A few weeks ago I went to a forum for everyone who holds a formal leadership position (mostly members of the myriad of committees) in the Texas Annual Conference of the United Methodist Church. The conversations were mostly interesting and fruitful, but I did notice one recurring theme that I found disappointing: most of the discussions of what it meant to be missional - a popular buzzword at this and other recent conference gatherings - were aimed primarily at how to get more people to come to our churches. The watch-word of the day was, "Why?"; indeed, that's the watch-word for the next four years in our conference. But the big "Why?" question that remains unexplored is why are the most interesting things we can think about to make our churches more 'missional' basically directed towards getting more 'butts in the pews'? We would be much more interesting and much more faithful if we concerned ourselves a little more with how we send our members out into the world than how we get more members in. And then, when we do actually get new members in the body, we can actually invite them to join us in doing something other than just expanding membership. Then last week I went to our conference United Methodist Women's fall festival, where I was invited to lead a 'focus group' about how that storied ministry could better reach out to youth and other young people. But most of the ideas that came up and generated excitement had to do with sometimes creative ways of getting youth and young people to one way or another come to their 'circles' or their churches. The thought was that if we could just get more young people to come to us, then we might be able to figure out what to do with and for them. Ideas included inviting local teens who like basketball to come play basketball on the church grounds, or to come to a free community meal and stick around for Bible study. I pointed out that these attempts at outreach were really more like 'in-reach', and challenged them to think about ways they could go out and meet youth on their home turf. Someone commented that youth who come to in-reaches like those listed above probably feel really awkward, and we made the connection that in legitimate outreach it would be the church who would have to surrender home field advantage and meet youth where they already are, and thus bear the bulk of the discomfort.

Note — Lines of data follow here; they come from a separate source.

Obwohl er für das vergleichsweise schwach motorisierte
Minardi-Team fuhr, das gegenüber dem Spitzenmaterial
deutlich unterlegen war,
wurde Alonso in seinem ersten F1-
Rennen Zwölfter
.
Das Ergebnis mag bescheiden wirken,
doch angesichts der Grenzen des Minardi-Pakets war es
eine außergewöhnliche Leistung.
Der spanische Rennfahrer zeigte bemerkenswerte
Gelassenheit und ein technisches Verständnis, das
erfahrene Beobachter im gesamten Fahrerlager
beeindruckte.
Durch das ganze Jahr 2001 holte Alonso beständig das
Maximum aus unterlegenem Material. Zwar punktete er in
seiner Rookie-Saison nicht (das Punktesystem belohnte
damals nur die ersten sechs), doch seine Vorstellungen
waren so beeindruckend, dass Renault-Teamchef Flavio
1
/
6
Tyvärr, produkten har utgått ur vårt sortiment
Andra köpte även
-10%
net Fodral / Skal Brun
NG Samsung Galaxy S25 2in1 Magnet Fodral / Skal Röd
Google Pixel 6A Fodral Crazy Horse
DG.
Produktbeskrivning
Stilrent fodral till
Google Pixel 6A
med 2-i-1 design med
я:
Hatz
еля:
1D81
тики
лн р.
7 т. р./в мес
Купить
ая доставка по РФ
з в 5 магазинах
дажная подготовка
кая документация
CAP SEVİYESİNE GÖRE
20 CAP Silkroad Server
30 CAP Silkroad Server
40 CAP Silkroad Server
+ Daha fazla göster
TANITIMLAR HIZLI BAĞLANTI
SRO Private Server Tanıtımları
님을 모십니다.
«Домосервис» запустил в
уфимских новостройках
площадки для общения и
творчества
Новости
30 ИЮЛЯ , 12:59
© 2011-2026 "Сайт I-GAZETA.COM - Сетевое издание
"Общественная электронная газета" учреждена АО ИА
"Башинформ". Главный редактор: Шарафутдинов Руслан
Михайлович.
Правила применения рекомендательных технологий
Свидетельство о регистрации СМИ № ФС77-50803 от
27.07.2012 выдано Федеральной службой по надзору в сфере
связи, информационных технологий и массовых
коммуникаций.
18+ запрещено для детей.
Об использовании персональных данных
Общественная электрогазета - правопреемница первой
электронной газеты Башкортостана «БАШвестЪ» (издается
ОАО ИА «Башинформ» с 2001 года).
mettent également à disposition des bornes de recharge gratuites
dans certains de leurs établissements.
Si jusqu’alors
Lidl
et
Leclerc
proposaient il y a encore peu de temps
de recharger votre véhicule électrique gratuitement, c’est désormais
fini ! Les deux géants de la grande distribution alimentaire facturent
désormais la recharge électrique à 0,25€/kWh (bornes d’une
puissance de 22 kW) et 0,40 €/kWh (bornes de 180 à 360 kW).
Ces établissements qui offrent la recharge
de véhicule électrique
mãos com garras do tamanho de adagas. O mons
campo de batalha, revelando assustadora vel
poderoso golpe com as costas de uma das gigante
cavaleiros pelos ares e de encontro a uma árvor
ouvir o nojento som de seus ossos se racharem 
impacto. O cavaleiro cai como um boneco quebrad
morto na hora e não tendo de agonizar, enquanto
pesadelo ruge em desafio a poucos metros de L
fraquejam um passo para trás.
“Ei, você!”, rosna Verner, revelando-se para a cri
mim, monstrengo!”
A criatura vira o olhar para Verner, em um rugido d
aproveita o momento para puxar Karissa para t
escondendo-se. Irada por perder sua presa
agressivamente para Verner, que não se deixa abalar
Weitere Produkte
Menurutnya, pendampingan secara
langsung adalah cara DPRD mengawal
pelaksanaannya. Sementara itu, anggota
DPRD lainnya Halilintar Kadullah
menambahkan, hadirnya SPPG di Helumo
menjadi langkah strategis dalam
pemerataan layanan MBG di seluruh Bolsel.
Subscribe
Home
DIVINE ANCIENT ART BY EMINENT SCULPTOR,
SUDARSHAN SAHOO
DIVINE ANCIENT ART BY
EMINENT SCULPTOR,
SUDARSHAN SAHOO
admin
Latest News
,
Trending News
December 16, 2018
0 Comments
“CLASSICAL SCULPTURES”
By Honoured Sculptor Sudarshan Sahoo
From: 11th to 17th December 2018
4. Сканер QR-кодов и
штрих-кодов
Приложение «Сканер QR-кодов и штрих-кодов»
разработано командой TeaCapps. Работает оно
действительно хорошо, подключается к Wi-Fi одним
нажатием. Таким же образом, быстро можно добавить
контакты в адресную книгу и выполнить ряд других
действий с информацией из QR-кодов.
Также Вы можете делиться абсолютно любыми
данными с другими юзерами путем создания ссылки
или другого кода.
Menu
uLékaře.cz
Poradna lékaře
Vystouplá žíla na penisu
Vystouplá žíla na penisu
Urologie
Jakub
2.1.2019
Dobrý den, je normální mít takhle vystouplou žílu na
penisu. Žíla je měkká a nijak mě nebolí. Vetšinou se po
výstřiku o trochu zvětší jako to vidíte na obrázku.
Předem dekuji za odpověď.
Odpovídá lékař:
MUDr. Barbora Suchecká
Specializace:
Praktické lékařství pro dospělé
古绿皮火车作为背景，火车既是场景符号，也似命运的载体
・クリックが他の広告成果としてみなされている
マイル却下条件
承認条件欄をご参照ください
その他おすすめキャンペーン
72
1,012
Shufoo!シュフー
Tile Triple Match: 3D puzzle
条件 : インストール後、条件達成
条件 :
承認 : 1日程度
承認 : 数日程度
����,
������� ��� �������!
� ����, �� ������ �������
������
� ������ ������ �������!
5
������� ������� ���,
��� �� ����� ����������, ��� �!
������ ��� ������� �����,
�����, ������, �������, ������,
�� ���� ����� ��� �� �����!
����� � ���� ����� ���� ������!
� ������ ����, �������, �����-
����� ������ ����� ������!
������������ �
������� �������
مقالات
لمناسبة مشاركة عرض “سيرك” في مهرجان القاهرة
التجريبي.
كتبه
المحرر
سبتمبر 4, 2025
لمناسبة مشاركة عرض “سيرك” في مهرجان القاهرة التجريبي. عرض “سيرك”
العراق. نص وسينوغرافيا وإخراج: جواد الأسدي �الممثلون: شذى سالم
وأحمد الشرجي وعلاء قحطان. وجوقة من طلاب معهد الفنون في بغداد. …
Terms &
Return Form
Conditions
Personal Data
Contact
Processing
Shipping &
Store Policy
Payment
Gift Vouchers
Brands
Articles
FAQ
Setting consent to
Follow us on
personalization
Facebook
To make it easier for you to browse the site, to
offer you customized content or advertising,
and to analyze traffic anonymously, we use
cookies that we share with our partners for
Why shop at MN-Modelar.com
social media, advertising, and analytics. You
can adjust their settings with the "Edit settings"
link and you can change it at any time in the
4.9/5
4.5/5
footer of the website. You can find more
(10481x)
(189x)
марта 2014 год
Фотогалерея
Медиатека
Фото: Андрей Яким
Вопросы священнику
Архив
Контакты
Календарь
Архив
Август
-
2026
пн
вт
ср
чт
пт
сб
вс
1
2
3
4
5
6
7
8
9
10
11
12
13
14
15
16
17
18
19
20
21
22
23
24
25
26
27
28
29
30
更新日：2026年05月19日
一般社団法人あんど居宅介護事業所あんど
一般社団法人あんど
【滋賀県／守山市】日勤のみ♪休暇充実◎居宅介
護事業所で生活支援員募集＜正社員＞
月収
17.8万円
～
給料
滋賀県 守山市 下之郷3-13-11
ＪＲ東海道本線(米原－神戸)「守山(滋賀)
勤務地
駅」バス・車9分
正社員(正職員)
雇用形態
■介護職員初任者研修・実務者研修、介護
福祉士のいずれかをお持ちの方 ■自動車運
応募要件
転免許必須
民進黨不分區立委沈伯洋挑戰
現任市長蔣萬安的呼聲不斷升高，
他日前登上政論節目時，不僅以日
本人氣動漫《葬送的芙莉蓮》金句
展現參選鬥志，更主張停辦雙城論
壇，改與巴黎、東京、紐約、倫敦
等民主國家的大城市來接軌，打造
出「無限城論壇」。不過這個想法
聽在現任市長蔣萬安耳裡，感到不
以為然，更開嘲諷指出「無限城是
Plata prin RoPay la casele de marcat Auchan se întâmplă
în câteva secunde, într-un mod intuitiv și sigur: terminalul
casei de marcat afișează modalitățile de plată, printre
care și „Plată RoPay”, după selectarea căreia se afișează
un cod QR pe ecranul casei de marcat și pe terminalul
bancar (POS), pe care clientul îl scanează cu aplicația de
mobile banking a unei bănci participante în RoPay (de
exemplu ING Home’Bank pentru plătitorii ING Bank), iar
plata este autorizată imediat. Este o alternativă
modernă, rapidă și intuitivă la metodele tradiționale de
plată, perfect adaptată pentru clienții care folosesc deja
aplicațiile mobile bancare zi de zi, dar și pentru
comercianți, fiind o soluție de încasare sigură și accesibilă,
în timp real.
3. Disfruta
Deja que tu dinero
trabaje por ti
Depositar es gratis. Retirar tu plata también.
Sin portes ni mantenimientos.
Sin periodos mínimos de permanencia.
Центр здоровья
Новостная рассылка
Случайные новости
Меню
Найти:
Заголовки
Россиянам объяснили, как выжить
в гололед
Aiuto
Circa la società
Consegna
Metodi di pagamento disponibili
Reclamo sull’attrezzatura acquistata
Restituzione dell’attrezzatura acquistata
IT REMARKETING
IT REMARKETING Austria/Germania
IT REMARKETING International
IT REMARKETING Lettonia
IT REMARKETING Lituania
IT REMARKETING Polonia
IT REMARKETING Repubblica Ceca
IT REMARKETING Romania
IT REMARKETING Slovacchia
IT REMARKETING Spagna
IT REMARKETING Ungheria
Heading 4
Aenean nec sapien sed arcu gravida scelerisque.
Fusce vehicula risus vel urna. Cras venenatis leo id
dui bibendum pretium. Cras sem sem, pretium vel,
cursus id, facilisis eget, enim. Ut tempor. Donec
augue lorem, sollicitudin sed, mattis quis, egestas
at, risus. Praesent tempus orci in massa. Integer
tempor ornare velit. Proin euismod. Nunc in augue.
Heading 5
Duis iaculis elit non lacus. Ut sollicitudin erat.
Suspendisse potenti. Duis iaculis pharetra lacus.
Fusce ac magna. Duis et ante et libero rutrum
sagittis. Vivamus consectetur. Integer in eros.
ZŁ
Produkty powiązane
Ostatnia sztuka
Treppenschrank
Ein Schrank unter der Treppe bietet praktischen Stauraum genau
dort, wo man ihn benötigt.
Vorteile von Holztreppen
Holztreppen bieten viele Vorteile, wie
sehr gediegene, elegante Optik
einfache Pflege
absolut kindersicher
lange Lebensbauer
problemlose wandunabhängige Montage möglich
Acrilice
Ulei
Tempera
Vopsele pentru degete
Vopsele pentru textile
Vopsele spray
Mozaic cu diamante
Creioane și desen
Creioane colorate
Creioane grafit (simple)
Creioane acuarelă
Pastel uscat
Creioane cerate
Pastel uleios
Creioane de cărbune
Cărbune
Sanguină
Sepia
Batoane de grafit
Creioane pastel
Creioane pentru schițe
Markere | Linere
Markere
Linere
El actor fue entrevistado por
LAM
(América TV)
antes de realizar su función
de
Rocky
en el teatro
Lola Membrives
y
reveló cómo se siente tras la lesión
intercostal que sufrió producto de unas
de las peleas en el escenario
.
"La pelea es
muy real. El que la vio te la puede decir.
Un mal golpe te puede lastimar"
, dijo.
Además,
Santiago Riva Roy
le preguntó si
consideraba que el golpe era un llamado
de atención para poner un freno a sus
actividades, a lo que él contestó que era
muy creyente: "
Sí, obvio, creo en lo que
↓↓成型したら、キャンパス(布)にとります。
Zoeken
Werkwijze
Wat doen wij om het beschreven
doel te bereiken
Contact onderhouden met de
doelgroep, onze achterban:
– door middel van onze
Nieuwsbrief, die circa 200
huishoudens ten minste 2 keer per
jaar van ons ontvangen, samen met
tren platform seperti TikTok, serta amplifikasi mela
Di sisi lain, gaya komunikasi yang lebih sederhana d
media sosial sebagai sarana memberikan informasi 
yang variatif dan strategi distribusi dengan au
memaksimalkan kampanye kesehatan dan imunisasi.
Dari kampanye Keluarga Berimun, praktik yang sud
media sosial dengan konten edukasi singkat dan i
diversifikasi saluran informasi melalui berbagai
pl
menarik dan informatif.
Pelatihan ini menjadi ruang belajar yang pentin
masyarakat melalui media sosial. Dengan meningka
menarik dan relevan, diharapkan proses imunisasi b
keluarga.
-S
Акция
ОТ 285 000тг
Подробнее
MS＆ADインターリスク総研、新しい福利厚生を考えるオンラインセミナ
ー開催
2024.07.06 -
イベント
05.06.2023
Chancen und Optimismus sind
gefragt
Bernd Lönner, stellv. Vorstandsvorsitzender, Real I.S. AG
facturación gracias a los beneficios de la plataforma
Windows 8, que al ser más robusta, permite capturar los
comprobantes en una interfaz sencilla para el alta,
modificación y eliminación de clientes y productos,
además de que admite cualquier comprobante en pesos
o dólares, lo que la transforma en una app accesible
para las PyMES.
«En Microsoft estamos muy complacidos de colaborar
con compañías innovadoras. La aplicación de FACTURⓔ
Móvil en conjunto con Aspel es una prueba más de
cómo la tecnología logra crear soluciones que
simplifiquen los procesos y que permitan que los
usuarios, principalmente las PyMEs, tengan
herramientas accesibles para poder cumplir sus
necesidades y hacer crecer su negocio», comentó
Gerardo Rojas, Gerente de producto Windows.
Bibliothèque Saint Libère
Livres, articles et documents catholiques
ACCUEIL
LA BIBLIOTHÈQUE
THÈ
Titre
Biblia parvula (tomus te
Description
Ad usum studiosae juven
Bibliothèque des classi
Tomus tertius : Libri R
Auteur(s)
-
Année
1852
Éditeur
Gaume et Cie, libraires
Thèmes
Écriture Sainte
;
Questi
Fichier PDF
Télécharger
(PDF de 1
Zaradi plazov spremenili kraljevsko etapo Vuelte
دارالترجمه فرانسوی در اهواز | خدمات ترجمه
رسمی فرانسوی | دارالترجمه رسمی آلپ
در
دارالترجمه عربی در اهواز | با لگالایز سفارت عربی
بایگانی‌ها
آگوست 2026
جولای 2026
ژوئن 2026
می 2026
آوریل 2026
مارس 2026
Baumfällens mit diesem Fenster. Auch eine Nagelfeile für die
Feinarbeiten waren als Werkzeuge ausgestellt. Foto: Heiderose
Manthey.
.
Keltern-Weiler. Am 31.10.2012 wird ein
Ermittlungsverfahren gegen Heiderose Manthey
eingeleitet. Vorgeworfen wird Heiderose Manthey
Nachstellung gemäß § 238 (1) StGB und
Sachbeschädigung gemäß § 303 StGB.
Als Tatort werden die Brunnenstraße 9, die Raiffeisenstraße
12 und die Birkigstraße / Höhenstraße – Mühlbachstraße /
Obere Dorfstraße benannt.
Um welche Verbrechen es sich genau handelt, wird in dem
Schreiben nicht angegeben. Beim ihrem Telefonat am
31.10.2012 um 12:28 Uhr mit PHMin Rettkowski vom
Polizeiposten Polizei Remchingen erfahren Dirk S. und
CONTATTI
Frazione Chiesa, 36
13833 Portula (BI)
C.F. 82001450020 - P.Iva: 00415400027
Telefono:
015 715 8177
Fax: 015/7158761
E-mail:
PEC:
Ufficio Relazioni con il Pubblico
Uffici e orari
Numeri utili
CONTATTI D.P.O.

Also within the last month, as if to remind me that this is not a distinctively Methodist problem, at an ecumenical, community-wide gathering the preacher's basic message was that Christians need to be more bold in their faith. How? By inviting their friends to church. Now hopefully when people come to church they hear Good News about God's great love and mercy, and about his bottomless grace. And hopefully when people come to church they hear the story of how God's love came down to save the world. But the teachers and preachers responsible for sharing that News and that Great Story in the context of a church worship service aren't the only ones allowed to tell people these things. Wouldn't it be so much more interesting if we encouraged Christians to really own and live out their faith among their friends and neighbors? And wouldn't their friends and neighbors be more likely to find the story of God and humanity more interesting if they initially heard about it from a peer instead of from some professional stranger who has no idea who they are? And think about this: if you hadn't heard this Story and didn't know this News, wouldn't it just seem odd to get invited to a place where the central activity is to sit and listen to a guy tell you that you need to invite more people to that place?
All of these stories share the same fundamental misconception about the kind of thing a church is. They all see church primarily as a place or an institution. If church is first of all thought of as a place or an institution, then people associated with that church will attempt to live out the church's mission within its geographical boundaries and institutional parameters. This is actually really comforting to such people, because it takes a huge load off their backs: they can think, "The church needs to do more _____," as if the church were some kind of reality external to themselves that they have basically no responsibility for. Or they can safely avoid risk, discomfort and awkwardness by staying within the safety and familiarity of literal and/or metaphorical church walls by doing outreach that is really more like what I've called in-reach. Or they can through inviting their friends to church take comfort in the idea that they are let off the hook for telling their friends the story of God's love for the world, because that's the preacher's job.
But the church is not primarily a place or an institution. The church is a people shaped by God's story and sent out to show and tell that story for all the world. If the church is more people-on-a-mission than place or institution, then when one realizes that the church needs to do something, they can't avoid a fair share of ownership of the problem and should thus be more motivated and empowered toward a change. If the church is more people-on-a-mission than place or institution, then risk, discomfort and awkwardness are things that all in the church will have to bear together as this people-on-a-mission bears God's love outside church walls to a hurting world. If the church is more people-on-a-mission than place or institution, then instead of the first 'evangelical' move being to invite people to come to a worship service at church, worship services can be about shaping pew-sitters into people who will go out and be the church for their friends and neighbors.
The primary point of church as place or institution is to get more people to come be members. But 'members' here is more analogous to members of a country club than members of a living body. But if the church was really that called out people-on-a-mission for God the Biblical metaphor of the living body of Christ (unified in its mission but diverse in its gift and activity) becomes a more sensible metaphor for our churches. And then, almost as if by accident, churches would actually have become the kind of thing worth inviting people to come and be a part of anyways - not just for a few hours a week, but in every waking moment of their lives.